Baca juga: 2 Tingkatan Penyakit Ginjal: Akut atau Kronik dan Metode Pengobatannya
Selain pola hidup sehat seperti diet dan aktivitas fisik, pengobatan dan pemeriksaan tekanan atau gula darah sesuai jadwal juga menjadi kunci penting. "Diabetes dan hipertensi harus dikontrol, selalu dimulai dari pola hidup sehat, diet sesuai anjuran dokter. Apabila tidak cukup, orang sakit harus meminum obat. Obat-obatan diabetes dan hipertensi yang diberikan itu aman. Pada saat ini banyak pilihan obat yang baik," tutur Aida.
Dia membantah persepsi di masyarakat yang menyatakan tekanan atau gula darah bisa dikira sehingga tidak perlu diperiksa karena pasien akan tahu kapan tekanan darah atau gula darahnya tinggi. Lebih lanjut mengenai gagal ginjal, Aida mengatakan pada tahap awal umumnya tidak bergejala sehingga pasien umumnya ke dokter dalam kondisi yang sudah lanjut, yakni saat fungsi ginjal sudah sangat rendah dan telah terjadi komplikasi akut dan pilihan pengobatan terbatas.

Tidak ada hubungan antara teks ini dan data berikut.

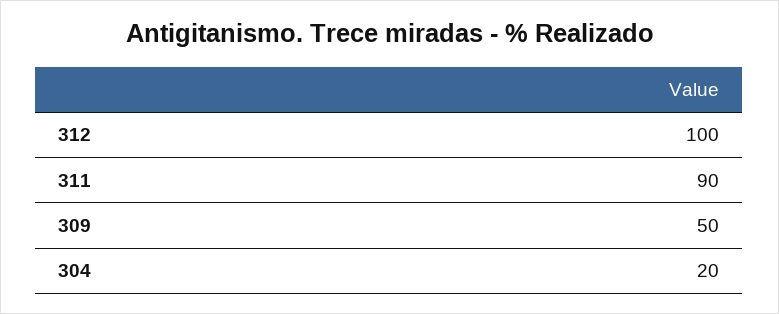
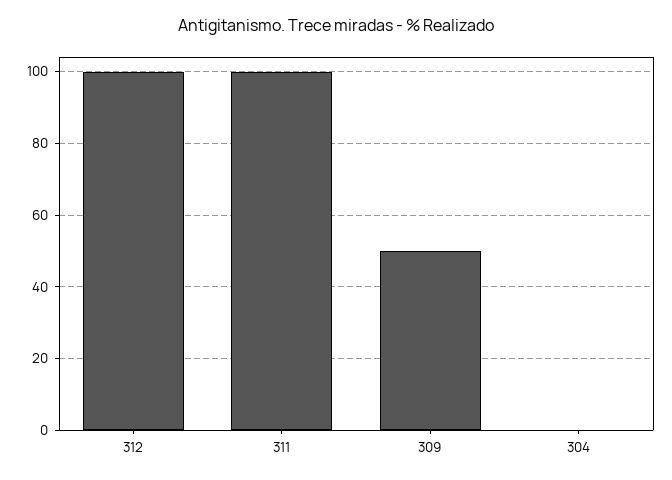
  {
    "312": 100,
-   "311": 90,
+   "311": 100,
    "309": 50,
-   "304": 20
+   "304": 0
  }

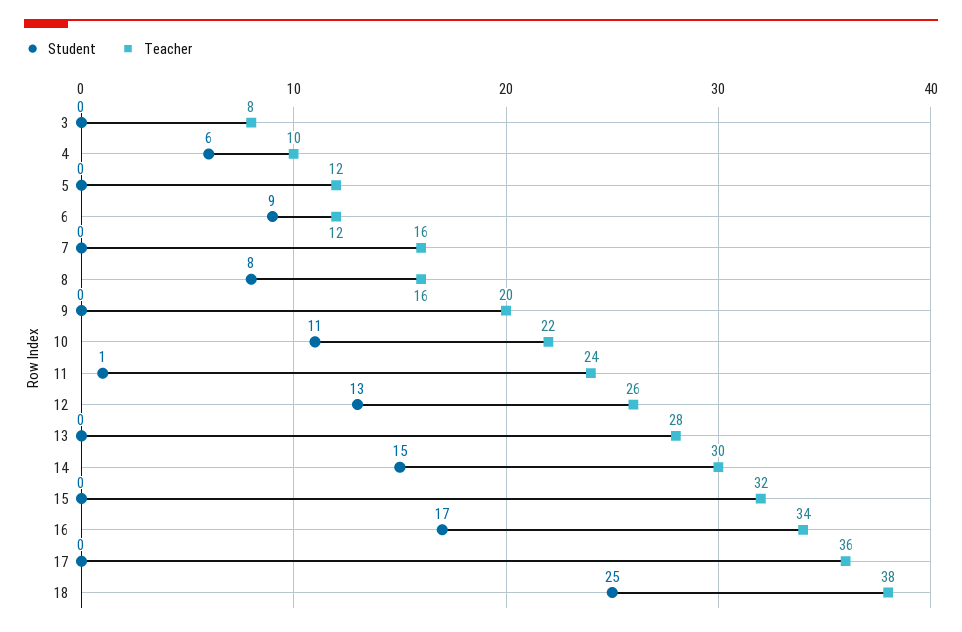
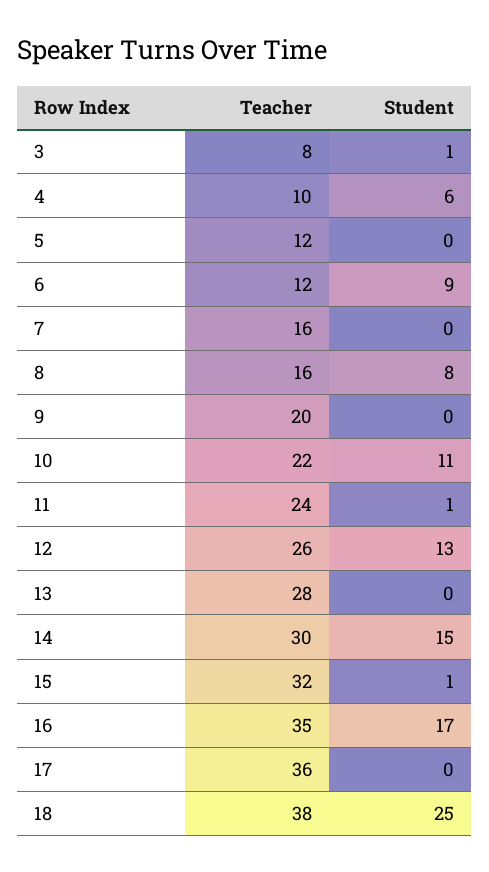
  {
    "Student": {
-     "3": 0,
+     "3": 1,
      "4": 6,
      "5": 0,
      "6": 9,
      "7": 0,
      "8": 8,
      "9": 0,
      "10": 11,
      "11": 1,
      "12": 13,
      "13": 0,
      "14": 15,
-     "15": 0,
+     "15": 1,
      "16": 17,
      "17": 0,
      "18": 25
    },
    "Teacher": {
      "3": 8,
      "4": 10,
      "5": 12,
      "6": 12,
      "7": 16,
      "8": 16,
      "9": 20,
      "10": 22,
      "11": 24,
      "12": 26,
      "13": 28,
      "14": 30,
      "15": 32,
-     "16": 34,
+     "16": 35,
      "17": 36,
      "18": 38
    }
  }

Aida menekankan pentingnya edukasi mengenai penyakit ginjal, komplikasi, tatalaksana dan pilihan pengobatan pada pasien penyakit ginjal sebelum mencapai PGTA. Pasien dan keluarga harus dilibatkan dalam setiap pengambilan keputusan atas kondisi kesehatannya dengan mengedepankan peran, nilai, prioritas, serta tujuan dari pasien itu sendiri.